*FRAGMENTO PROPORCIONADO*.

***

Profesaba una espiritualidad que pocos conocieron. Y en ella hacíamos causa común. Un compromiso de andar sobre la tierra en los términos de Jesús: corderos entre leones. Ella lo hacía a la perfección. Sutil, elegante, discreta, paciente y persistente. Su compromiso con las arte la encumbró a ser, de hecho, la primera ministra de cultura nacional. Bella, inteligente, talentosa y hermosa, supo vender a los ejecutivos de la Codetel de finales de los ochenta la idea de un departamento cultural dentro de las relaciones públicas institucionales. Una vez adentro, hizo mucho más: involucrar y entrenar en arte a los empleados de esa empresa. Lograr que los ejecutivos lo consintieran. De pronto Bellas Artes tuvo un competidor-aliado formidable que, en términos de acciones a favor de la cultura, la superó: Ivonne Haza con sus grupos artísticos de Codetel logró alcance y relevancia nacionales.

***

*DATOS PARA REVISIÓN*.
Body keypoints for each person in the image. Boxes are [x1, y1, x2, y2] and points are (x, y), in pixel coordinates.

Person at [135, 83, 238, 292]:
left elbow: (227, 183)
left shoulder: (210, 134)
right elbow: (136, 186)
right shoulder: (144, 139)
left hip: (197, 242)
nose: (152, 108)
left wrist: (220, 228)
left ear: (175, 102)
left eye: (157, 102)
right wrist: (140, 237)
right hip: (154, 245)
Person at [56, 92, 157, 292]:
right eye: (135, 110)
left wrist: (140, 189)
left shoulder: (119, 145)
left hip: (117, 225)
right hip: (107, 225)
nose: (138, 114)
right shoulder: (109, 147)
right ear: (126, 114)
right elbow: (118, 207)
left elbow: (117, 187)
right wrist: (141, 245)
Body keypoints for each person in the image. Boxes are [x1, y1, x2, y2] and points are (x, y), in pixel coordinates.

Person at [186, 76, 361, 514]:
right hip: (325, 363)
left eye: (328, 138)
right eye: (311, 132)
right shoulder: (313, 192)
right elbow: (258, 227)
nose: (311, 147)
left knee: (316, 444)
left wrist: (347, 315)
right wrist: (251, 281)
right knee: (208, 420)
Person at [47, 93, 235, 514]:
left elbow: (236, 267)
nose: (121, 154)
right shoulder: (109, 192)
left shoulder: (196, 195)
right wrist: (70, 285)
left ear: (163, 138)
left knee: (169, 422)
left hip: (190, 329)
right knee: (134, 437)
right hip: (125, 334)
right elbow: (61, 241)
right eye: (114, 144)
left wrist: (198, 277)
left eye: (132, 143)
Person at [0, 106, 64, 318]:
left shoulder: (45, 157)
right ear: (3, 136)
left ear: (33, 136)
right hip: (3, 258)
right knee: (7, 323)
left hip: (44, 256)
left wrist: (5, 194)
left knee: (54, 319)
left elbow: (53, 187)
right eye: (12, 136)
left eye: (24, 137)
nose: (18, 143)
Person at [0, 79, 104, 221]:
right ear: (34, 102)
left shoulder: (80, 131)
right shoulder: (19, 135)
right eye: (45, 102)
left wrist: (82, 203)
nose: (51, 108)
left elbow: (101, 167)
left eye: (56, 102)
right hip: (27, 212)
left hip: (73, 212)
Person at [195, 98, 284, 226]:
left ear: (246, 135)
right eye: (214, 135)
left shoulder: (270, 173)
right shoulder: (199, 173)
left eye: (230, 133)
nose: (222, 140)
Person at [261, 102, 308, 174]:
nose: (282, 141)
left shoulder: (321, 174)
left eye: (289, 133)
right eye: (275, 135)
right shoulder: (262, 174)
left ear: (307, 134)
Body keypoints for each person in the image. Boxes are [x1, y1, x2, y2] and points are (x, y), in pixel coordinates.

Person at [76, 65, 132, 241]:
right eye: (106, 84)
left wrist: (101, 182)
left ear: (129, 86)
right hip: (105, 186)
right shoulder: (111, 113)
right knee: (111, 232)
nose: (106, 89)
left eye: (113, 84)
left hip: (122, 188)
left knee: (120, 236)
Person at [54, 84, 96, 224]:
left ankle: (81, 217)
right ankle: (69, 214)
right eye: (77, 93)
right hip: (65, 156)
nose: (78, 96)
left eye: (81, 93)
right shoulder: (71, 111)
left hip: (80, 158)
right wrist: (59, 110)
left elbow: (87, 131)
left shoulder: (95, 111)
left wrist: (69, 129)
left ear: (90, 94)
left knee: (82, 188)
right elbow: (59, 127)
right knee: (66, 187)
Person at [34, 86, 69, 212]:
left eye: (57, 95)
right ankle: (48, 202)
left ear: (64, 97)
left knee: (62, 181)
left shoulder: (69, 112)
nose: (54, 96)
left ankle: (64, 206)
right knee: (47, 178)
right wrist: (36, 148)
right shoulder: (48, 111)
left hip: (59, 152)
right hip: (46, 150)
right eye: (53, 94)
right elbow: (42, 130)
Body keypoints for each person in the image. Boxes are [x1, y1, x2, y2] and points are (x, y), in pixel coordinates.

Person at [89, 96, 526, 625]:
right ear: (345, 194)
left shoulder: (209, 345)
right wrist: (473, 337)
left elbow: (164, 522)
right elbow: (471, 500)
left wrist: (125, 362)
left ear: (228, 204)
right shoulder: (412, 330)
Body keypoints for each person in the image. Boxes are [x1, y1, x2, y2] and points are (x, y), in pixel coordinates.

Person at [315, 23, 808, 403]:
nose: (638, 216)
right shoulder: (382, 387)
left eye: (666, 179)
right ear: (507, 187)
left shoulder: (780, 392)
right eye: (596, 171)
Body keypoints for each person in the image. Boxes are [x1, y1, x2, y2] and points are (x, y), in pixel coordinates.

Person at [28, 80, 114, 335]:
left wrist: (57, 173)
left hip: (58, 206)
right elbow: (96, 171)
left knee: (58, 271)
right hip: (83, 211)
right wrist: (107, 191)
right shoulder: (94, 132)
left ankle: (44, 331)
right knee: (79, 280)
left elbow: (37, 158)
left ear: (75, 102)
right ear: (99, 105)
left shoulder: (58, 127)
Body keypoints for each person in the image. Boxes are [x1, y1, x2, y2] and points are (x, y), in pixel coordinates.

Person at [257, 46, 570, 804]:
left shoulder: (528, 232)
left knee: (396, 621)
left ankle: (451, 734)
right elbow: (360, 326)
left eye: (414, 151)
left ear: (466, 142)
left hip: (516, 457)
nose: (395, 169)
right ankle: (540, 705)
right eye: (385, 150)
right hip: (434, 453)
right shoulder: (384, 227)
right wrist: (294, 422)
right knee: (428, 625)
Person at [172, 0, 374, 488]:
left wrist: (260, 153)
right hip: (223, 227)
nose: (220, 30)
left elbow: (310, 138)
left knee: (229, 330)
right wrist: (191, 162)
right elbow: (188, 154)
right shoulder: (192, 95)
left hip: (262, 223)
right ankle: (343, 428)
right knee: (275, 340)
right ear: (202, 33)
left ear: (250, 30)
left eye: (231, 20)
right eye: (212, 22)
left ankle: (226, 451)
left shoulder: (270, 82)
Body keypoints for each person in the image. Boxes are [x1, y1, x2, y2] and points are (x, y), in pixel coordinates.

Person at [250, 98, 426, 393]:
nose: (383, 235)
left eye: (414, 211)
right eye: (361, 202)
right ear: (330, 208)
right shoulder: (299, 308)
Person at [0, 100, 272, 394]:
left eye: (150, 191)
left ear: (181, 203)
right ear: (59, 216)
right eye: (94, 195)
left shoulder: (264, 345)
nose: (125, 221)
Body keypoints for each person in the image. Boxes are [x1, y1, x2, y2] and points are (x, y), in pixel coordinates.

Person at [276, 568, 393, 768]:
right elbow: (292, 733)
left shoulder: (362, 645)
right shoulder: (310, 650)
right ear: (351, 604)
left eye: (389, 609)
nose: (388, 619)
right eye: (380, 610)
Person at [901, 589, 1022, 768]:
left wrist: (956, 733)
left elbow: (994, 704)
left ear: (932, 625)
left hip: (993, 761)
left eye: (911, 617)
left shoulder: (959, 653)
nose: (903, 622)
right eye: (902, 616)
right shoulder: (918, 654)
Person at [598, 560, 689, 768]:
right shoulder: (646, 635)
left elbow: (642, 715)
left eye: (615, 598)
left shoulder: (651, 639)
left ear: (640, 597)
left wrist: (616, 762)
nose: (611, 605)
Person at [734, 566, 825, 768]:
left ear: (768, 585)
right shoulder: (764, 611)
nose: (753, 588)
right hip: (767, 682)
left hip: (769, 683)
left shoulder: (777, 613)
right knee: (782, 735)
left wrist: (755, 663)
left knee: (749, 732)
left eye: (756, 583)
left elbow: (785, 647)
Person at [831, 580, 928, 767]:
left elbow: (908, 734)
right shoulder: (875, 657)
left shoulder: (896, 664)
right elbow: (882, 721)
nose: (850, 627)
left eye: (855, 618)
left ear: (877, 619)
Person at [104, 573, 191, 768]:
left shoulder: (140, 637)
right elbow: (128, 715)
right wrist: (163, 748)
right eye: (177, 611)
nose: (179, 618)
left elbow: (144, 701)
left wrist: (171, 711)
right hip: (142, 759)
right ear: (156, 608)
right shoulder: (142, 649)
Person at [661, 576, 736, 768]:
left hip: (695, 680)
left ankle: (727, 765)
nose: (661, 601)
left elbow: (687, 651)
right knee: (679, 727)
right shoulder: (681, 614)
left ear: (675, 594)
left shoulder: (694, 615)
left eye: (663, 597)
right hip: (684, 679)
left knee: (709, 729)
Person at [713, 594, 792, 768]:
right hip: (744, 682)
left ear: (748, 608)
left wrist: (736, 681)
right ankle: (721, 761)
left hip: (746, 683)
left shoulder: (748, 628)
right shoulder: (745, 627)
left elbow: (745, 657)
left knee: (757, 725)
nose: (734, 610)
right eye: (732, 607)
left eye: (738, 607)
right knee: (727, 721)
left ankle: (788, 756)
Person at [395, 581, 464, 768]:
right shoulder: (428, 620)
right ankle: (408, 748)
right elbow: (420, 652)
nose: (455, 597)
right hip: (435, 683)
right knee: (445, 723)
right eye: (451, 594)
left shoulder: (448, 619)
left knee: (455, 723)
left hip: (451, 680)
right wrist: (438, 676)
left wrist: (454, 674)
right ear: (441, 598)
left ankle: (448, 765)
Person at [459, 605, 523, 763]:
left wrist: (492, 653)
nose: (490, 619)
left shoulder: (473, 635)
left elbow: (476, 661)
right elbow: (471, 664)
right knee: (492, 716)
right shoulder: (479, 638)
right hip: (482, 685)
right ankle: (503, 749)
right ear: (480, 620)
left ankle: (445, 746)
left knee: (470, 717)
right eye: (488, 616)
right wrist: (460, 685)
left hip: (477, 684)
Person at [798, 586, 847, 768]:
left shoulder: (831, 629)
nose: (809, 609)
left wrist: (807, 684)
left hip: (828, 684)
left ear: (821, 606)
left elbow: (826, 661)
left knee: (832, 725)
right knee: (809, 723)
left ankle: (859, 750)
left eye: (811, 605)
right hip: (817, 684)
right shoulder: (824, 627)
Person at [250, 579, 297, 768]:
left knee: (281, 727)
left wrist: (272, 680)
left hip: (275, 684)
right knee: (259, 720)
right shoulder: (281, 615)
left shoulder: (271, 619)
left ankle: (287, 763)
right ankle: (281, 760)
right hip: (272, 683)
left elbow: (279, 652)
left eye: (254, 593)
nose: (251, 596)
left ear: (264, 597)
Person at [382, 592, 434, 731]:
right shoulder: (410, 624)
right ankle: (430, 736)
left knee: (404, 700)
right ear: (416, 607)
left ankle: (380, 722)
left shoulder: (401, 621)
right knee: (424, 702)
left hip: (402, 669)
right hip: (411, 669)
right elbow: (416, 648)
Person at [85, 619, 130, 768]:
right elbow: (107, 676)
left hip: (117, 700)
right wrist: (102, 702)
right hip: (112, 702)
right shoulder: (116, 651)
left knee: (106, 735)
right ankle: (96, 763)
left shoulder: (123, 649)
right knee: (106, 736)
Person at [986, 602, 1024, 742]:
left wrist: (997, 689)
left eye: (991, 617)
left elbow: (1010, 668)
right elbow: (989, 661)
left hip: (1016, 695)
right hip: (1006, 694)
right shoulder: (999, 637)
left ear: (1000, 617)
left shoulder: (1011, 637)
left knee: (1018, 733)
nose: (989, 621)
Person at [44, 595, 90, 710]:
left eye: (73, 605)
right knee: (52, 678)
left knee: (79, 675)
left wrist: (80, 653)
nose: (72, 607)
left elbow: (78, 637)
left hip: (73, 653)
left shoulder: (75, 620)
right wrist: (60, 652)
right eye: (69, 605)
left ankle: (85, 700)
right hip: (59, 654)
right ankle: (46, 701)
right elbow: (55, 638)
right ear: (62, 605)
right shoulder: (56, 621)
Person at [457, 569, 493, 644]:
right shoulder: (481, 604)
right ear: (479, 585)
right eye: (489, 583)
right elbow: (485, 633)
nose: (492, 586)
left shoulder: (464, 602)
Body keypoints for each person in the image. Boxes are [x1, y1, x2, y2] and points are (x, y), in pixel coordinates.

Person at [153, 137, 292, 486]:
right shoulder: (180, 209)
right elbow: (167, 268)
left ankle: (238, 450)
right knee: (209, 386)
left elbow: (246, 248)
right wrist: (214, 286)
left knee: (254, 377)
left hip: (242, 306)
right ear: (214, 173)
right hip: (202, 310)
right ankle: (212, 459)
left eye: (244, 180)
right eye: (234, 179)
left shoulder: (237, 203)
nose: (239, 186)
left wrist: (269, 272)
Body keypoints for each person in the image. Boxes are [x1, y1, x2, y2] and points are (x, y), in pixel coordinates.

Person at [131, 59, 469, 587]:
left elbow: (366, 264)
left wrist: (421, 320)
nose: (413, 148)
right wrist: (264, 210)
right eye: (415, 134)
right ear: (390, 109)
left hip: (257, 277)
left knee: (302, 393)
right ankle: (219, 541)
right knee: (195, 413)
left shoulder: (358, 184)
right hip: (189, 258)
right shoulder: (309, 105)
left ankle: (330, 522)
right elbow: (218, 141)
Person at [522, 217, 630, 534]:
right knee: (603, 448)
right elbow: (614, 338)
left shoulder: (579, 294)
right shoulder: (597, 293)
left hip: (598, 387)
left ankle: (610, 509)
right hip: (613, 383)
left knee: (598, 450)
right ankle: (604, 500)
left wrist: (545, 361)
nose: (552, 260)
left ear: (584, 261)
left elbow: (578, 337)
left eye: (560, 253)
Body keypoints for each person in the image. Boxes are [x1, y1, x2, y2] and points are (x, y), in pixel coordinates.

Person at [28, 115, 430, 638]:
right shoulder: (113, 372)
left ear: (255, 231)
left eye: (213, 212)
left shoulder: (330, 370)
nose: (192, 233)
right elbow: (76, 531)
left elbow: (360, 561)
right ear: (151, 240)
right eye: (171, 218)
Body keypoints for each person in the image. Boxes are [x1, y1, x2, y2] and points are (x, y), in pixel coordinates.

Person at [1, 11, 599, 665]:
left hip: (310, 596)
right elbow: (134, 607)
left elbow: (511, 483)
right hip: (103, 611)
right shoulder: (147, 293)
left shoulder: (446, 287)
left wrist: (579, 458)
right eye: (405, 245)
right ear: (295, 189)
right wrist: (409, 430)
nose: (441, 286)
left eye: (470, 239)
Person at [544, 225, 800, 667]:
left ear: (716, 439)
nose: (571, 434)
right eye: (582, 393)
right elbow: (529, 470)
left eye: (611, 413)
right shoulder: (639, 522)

***

*CONSIGNA*. Retome el fragmento sobre Ivonne Haza y su labor cultural en Codetel y continúelo a partir de su última oración.

*RESULTADO OBTENIDO*.
Danza, teatro, pintura y, naturalmente, música —lo suyo— encontraron albergue en una institución cuya misión era producir ganancia a sus socios. Tanto impacto causó con el envío de ese contingente de paz, amor, diversión y civilidad hacia las comunidades, que obtuvo un trato preferencial y de dignidad para los miembros de sus agrupaciones por los gestores de los recursos humanos codetelianos. De pronto el arte se hizo cuerpo y carne, ahí.
Nuestro secreto vínculo era ese: el compromiso con el arte, la cultura y su difusión. El compromiso con heredar a los más jóvenes un país mejor.
El talento, que Ivonne Haza no regateaba a quien lo poseyera, la predisponía a la colaboración. Pudo ser una persona soberbia por su reconocimiento, procedencia y estatus sociales. O la caza talentos que de hecho fue. Virtuosos para la cultura y la sociedad. Prefirió ser maestra de la cultura y del compromiso social. Y siempre vivir de su trabajo, con dignidad, incluso dictando clases de música a particulares.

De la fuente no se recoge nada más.